真理は両親と桜の花見に来ていた。桜の並木道に露店商なども出て賑わっていた。この地域では最後の花見としての休日。多くの人々でごった返していた。
そんな中、真理は露店商に気をとられているうちに、両親とはぐれてしまったようだ。
どうしよう……。ママ達とはぐれちゃった……。泣いたらダメ!もう小学生なんだから!
真理はもと来た道を戻ってみた。するとそこには巨大な桜の木があった。何故かその木の周りには人がいない。
こんなに綺麗なのに……!
真理は桜に惹きよせられるように、桜の木の下へやって来た。そっと木の幹に触れる。風が強いからか、花びらがはらはらと散っている。
綺麗……。
真理は、暫しその情景に見とれた。そんなとき、一際強い風が吹いた。下に散った桜の花びらが舞い上がる。真理は思わず目を閉じた。

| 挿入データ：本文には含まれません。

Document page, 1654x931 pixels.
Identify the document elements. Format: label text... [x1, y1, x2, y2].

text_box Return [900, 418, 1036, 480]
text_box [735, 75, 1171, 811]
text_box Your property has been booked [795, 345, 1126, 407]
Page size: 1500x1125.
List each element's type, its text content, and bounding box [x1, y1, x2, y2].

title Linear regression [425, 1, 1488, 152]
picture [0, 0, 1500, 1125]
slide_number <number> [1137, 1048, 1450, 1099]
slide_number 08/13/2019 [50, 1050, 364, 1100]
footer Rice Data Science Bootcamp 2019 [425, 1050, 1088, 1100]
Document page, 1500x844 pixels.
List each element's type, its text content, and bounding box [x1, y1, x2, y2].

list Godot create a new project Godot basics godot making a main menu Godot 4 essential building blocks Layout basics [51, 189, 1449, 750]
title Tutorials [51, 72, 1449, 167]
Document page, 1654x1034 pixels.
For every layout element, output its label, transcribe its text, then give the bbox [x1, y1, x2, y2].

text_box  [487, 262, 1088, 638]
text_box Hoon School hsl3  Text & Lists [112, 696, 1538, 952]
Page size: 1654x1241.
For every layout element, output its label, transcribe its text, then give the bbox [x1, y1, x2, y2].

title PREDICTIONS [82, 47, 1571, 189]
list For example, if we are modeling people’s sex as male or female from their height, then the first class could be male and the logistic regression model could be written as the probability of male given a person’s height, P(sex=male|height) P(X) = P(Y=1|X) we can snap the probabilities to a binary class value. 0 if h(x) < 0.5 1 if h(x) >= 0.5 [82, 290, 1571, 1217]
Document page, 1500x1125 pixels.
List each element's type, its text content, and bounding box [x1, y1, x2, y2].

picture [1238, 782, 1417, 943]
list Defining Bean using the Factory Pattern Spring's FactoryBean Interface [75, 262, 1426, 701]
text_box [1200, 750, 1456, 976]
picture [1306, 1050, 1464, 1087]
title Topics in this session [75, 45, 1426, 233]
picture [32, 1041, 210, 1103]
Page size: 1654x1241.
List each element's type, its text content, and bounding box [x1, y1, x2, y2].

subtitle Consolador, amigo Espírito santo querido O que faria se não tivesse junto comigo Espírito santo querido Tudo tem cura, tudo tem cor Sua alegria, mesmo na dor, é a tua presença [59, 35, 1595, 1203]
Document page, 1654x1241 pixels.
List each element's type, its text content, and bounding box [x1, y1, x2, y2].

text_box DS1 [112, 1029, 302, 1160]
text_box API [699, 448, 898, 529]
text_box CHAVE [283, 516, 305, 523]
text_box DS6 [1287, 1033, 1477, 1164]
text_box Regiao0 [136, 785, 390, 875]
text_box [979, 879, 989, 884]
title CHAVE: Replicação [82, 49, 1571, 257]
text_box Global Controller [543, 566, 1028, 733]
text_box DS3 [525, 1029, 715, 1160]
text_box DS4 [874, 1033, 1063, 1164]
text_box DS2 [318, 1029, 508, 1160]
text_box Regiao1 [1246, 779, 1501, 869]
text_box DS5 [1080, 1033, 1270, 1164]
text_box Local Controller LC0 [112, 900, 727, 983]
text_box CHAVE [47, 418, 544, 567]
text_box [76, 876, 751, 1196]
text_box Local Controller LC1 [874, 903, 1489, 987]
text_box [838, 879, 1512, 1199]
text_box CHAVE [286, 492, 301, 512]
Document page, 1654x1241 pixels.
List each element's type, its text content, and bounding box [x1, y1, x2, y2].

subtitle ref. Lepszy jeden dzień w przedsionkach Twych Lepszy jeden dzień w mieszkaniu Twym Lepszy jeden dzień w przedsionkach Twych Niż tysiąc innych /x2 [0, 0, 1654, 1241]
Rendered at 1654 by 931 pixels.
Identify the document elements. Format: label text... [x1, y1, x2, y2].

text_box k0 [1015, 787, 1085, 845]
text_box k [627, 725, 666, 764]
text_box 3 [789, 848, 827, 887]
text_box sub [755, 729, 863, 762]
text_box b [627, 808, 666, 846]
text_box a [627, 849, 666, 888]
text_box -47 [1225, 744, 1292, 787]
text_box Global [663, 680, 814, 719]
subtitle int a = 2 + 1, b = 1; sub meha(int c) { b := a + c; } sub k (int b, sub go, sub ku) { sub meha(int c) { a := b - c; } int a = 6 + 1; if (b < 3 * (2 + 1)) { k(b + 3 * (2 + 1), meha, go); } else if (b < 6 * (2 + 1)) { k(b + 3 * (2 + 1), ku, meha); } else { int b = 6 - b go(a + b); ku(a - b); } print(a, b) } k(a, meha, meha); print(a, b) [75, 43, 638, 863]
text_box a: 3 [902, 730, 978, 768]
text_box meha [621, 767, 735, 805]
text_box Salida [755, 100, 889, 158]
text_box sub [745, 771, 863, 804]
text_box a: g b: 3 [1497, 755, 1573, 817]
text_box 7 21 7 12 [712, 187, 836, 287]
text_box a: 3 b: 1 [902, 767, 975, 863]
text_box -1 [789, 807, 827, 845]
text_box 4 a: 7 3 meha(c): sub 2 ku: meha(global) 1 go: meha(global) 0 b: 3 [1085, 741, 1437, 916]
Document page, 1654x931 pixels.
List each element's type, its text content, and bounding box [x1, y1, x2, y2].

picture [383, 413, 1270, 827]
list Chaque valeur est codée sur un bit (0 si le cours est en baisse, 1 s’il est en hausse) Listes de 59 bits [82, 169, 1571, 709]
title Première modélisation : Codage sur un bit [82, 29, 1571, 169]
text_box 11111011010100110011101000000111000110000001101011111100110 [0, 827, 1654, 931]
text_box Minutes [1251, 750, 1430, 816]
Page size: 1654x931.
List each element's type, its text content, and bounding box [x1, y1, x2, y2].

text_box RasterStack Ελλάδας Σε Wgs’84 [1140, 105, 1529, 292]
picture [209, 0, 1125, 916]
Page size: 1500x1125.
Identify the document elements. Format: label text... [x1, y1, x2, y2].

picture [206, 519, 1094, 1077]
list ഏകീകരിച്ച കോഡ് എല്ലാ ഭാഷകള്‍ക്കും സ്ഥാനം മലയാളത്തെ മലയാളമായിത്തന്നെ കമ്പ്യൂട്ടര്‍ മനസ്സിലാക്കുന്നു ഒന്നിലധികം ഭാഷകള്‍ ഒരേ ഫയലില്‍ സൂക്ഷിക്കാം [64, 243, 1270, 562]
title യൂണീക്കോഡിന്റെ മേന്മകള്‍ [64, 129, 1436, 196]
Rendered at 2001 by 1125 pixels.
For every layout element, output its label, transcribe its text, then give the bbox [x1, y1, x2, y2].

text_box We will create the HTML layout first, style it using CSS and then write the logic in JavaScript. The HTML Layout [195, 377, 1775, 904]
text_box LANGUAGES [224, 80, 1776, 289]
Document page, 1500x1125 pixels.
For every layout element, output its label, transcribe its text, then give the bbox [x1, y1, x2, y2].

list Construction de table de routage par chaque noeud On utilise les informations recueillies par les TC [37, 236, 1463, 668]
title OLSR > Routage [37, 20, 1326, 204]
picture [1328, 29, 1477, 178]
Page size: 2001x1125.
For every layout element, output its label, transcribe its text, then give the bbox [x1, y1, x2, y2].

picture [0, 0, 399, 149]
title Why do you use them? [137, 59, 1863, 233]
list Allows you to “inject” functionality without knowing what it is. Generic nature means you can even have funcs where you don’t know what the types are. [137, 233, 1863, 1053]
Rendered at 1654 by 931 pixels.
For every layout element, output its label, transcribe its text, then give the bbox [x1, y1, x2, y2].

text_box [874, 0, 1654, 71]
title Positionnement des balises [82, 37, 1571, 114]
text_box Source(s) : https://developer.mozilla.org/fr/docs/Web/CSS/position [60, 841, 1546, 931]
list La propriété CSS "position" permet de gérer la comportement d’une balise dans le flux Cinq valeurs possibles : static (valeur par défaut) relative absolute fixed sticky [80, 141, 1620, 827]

そして次に目を開けた時、真理の前に人がいた。桜色の着物を着て、一つで束ねた髪の毛を腰まで垂らしている。
「誰?」
思わず真理の口から言葉が漏れた。
その女の人はゆっくり振り返り、真理を見下ろした。
綺麗な人……。
「私が見えるのか?」
「どういう意味?」
真理には訳がわからなかった。女の人は真理をじっと見つめ呟いた。
「迷子か?」
「迷子じゃないもん!はぐれただけだもん!」
「ああ、わかったよ。この道の桜の五本目の木の前で待ってみな。さあ、お行き」
真理は少し怖くなり、その女の人の言う通りにした。五本目の桜……。真理がその桜を見上げた時だった。
「真理!」
ああ、パパとママだ。あの女の人の言う通りだった。
「心配したのよ、もうはぐれないようにね」
「うん、あのね向こうに綺麗な桜の木を見つけたの」
「真理は桜に見とれていたのかい」
「うん、もう一度行きたい」
「そうね、そんなに綺麗なら行ってみましょうか」
ここから五本目……。真理達は、そこから五本目の桜の木の下にやって来た。
「この木かい?確かに少し大きいな」
「ううん、もっと大きかった」
「ここは桜並木だから、そんなに大きな木はないわよ」
真理は、あの女の人のことは話してはいけない気がした。
桜の精……!
真理は桜の季節になると、あの美しい女の人を思い出すようになった。
ふとしたことから桜の精に出会った少女、世にも奇妙な物語のような不思議な読後感ですね。
これから続きがあるのでしょうか……(〃'▽'〃)と、勝手に期待を膨らませてしまいましたが、いかがなのでしょう?